Ricky Yiu Poon-fai remained upbeat after Blizzard drew barrier 12 for Sunday’s Group One Sprinters Stakes in Japan as the trainer promised aggressive tactics and put his faith in big race rider Gerald Mosse.

Yiu had hoped for an inside draw but still feels his horse is a winning hope at Nakayama and believes the mercurial Frenchman is the right man for the job.

“A jockey like Gerald can overcome any situation,” Yiu said. “We have to be positive, they haven’t run the race yet.”

When Yiu’s Ultra Fantasy caused an upset in 2010, Alex Lai Hoi-wing bounced the horse out from gate seven to lead, and the trainer said those tactics were likely to be replicated.

“From there we will have to go forward.
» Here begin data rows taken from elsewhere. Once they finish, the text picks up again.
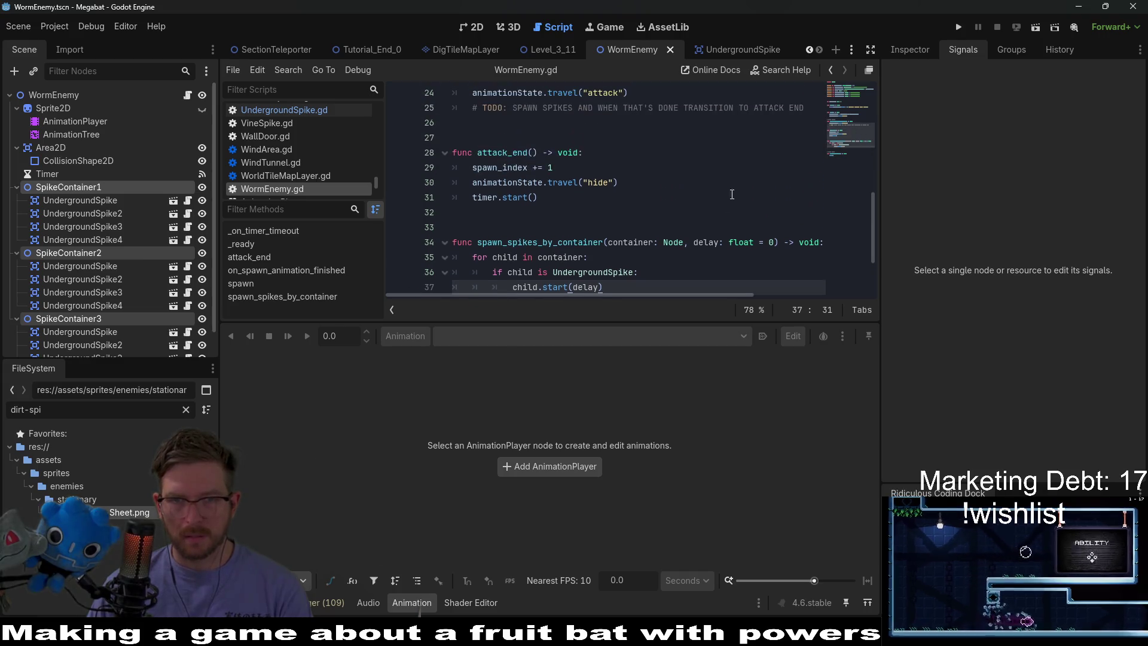
pyautogui.click(701, 203)
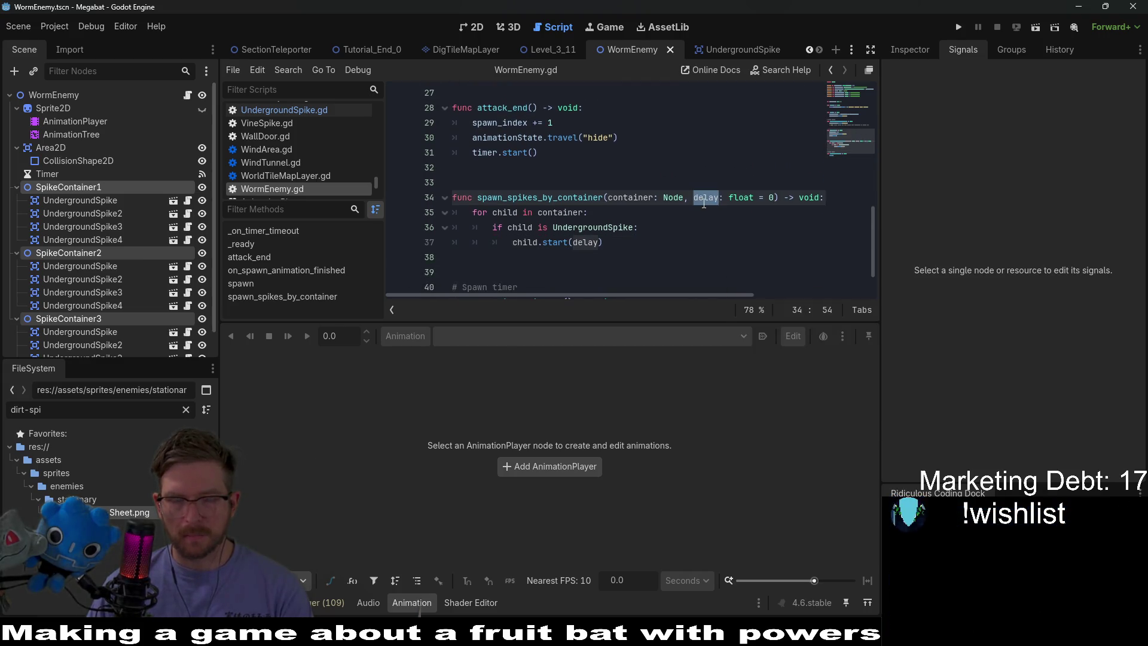
pyautogui.click(562, 168)
pyautogui.scroll(2, 558, 240)
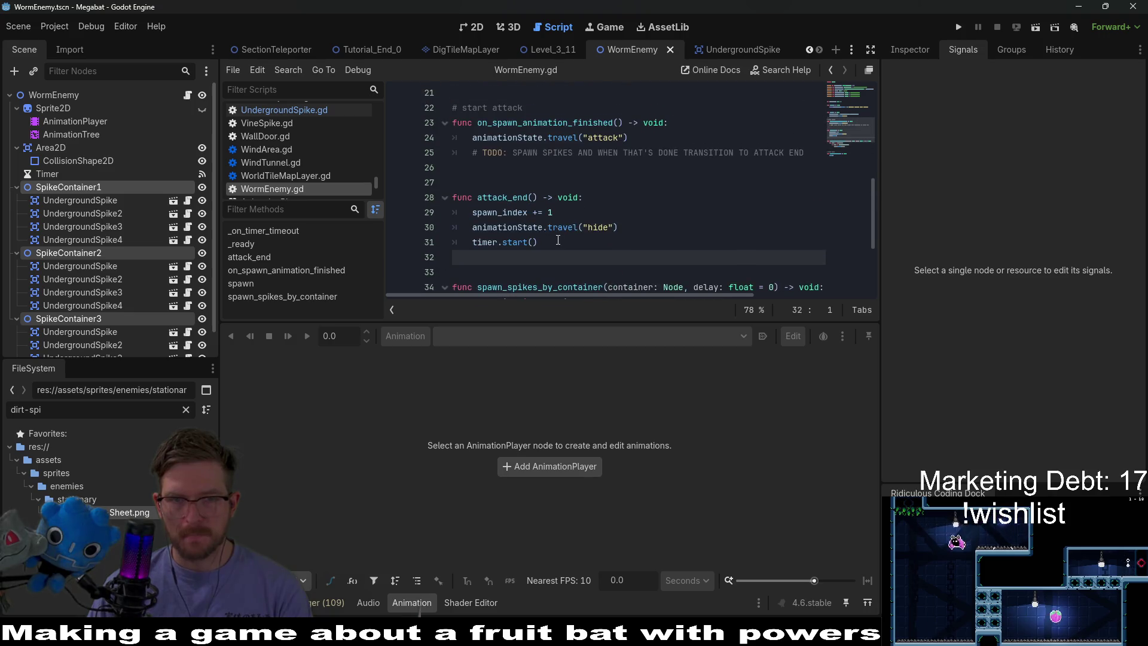
pyautogui.scroll(-1, 558, 240)
pyautogui.press('Left')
He is a horse that jumps quickly and has some speed, so hopefully he can cross them,” he said.

“We want him up near the front. I think that’s the best place for him to be.”

Ultra Fantasy is one of three foreign-trained horses to have won the Sprinters Stakes since it was opened up to overseas entries, along with Hong Kong legend Silent Witness and Australian Takeover Target, with 28 horses having tried since 1994.

Those numbers indicate just how hard it is for visitors to win in Japan but the barrier draw statistics for the race are for more encouraging for Blizzard’s connections.

Nineteen of the past 27 winners have drawn eight of higher, with 15 of those jumping from gates 10 to 16, while just five won from barriers one to five.

Some of Blizzard’s main rivals have also drawn awkwardly, with impressive Centaur Stakes winner Fine Needles drawing to his immediate outside and Red Falx barrier eight.

Ready to run and reconnaissance done, now Blizzard needs a good gate for Japan’s Sprinters Stakes

Blizzard’s fast work on Wednesday morning was the last serious gallop for the six-year-old, who moved freely during a slow canter of Nakayama’s dirt course on Thursday.

When the well-built chestnut turned into the home straight he picked up the bit and wanted to work home, which was a good sign, according to work rider Stanley Wong Ho-yin.

“When he gets fit then he is always like this in Hong Kong,” Wong said. “He gets to the turn and he wants to go.

“He knows when he needs to go faster, he is automatic. He felt good.”